Records for processing Start Marker
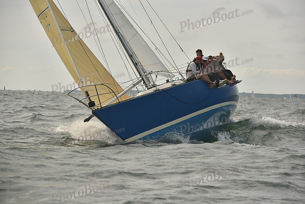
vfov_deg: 8.9
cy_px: 102
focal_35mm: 155
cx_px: 152
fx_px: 1313
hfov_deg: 13.2
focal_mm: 155
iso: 320
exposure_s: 1/1000
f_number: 7.1
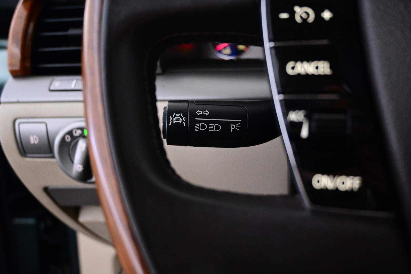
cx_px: 206
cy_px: 137
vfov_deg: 36.2
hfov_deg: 52.2
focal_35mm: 37
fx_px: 420
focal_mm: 24.5
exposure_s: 1/40
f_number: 4.2
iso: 3600
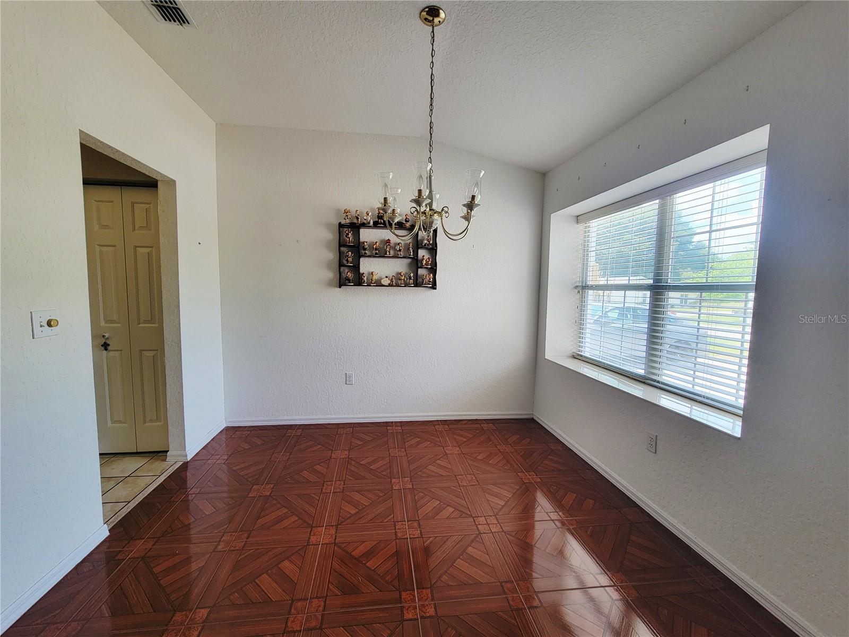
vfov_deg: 89.9
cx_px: 424
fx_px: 319
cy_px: 318
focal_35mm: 13
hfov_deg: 106.2
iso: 80
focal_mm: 2.2
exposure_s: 1/120
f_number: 2.2
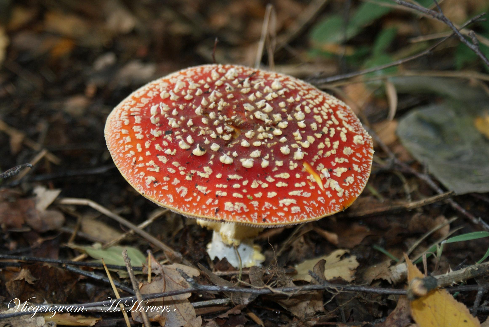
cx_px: 244
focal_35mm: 90
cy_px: 164
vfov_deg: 15.2
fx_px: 1224
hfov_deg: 22.6
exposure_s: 1/100
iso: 400
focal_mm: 60
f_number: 5.6
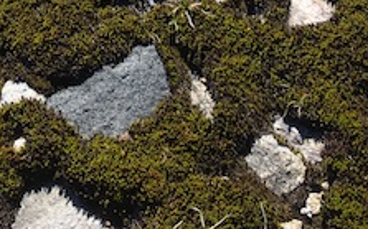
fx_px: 922
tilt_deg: -34.5
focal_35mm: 92
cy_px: -296
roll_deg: -0.1
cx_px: 69
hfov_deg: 22.2
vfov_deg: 11.9
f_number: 2.2
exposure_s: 1/1026
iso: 25
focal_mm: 4.15
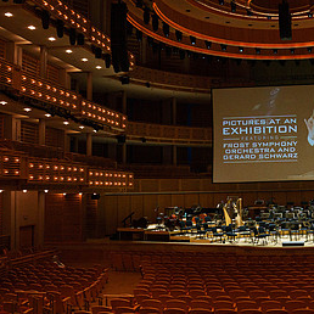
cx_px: 270
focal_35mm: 47
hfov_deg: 34.4
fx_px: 482
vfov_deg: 36.1
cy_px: 149
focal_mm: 24
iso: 3200
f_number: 7.1
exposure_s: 1/200
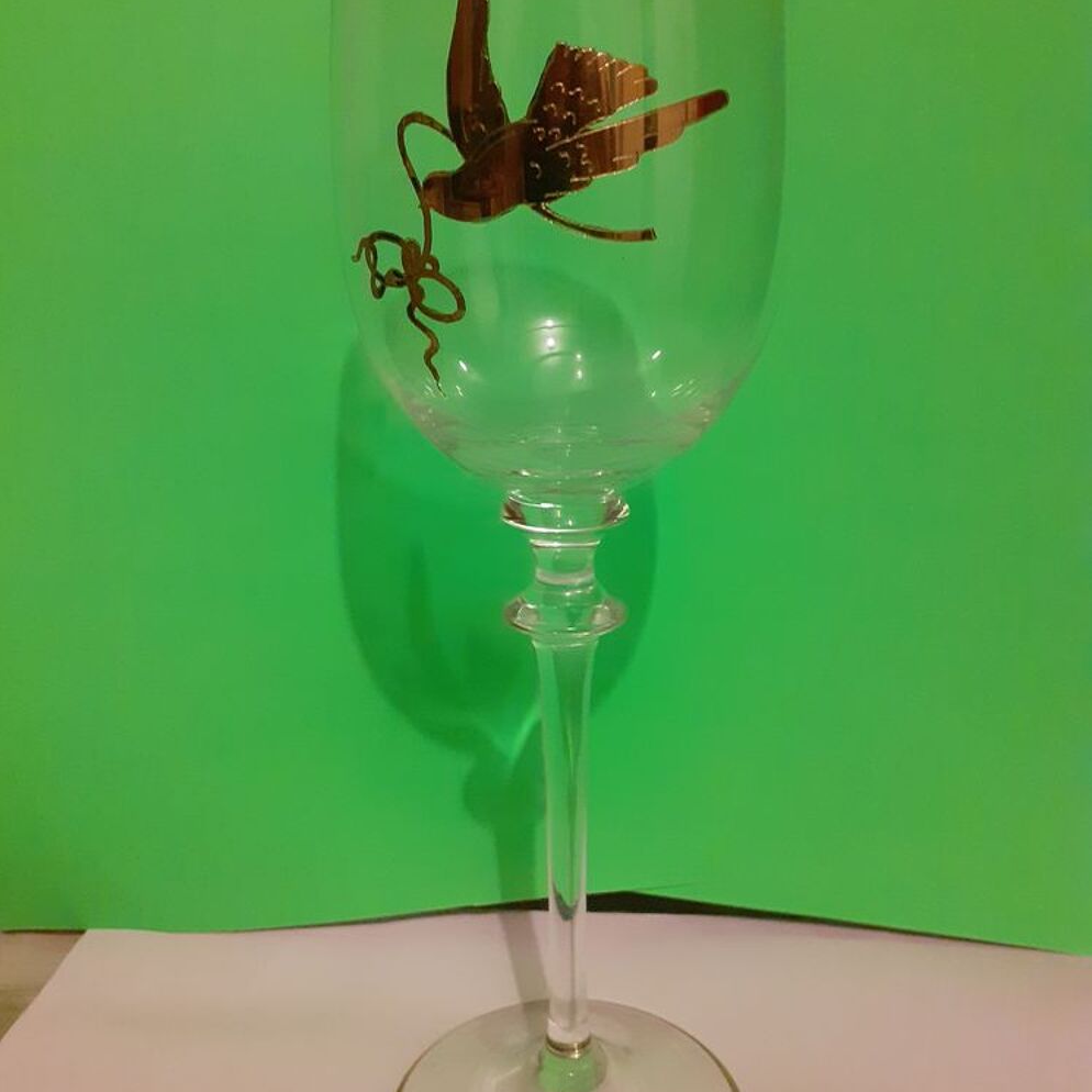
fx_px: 1142
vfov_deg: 51.1
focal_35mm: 32
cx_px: 548
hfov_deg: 51.1
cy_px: 532
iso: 500
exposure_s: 1/25
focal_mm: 3.6
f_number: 1.9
Records for processing End Marker
About this task: Write the records out again exactly as shown above, keeping no pictures.

Answer section:
vfov_deg: 8.9
cy_px: 102
focal_35mm: 155
cx_px: 152
fx_px: 1313
hfov_deg: 13.2
focal_mm: 155
iso: 320
exposure_s: 1/1000
f_number: 7.1
cx_px: 206
cy_px: 137
vfov_deg: 36.2
hfov_deg: 52.2
focal_35mm: 37
fx_px: 420
focal_mm: 24.5
exposure_s: 1/40
f_number: 4.2
iso: 3600
vfov_deg: 89.9
cx_px: 424
fx_px: 319
cy_px: 318
focal_35mm: 13
hfov_deg: 106.2
iso: 80
focal_mm: 2.2
exposure_s: 1/120
f_number: 2.2
cx_px: 244
focal_35mm: 90
cy_px: 164
vfov_deg: 15.2
fx_px: 1224
hfov_deg: 22.6
exposure_s: 1/100
iso: 400
focal_mm: 60
f_number: 5.6
fx_px: 922
tilt_deg: -34.5
focal_35mm: 92
cy_px: -296
roll_deg: -0.1
cx_px: 69
hfov_deg: 22.2
vfov_deg: 11.9
f_number: 2.2
exposure_s: 1/1026
iso: 25
focal_mm: 4.15
cx_px: 270
focal_35mm: 47
hfov_deg: 34.4
fx_px: 482
vfov_deg: 36.1
cy_px: 149
focal_mm: 24
iso: 3200
f_number: 7.1
exposure_s: 1/200
fx_px: 1142
vfov_deg: 51.1
focal_35mm: 32
cx_px: 548
hfov_deg: 51.1
cy_px: 532
iso: 500
exposure_s: 1/25
focal_mm: 3.6
f_number: 1.9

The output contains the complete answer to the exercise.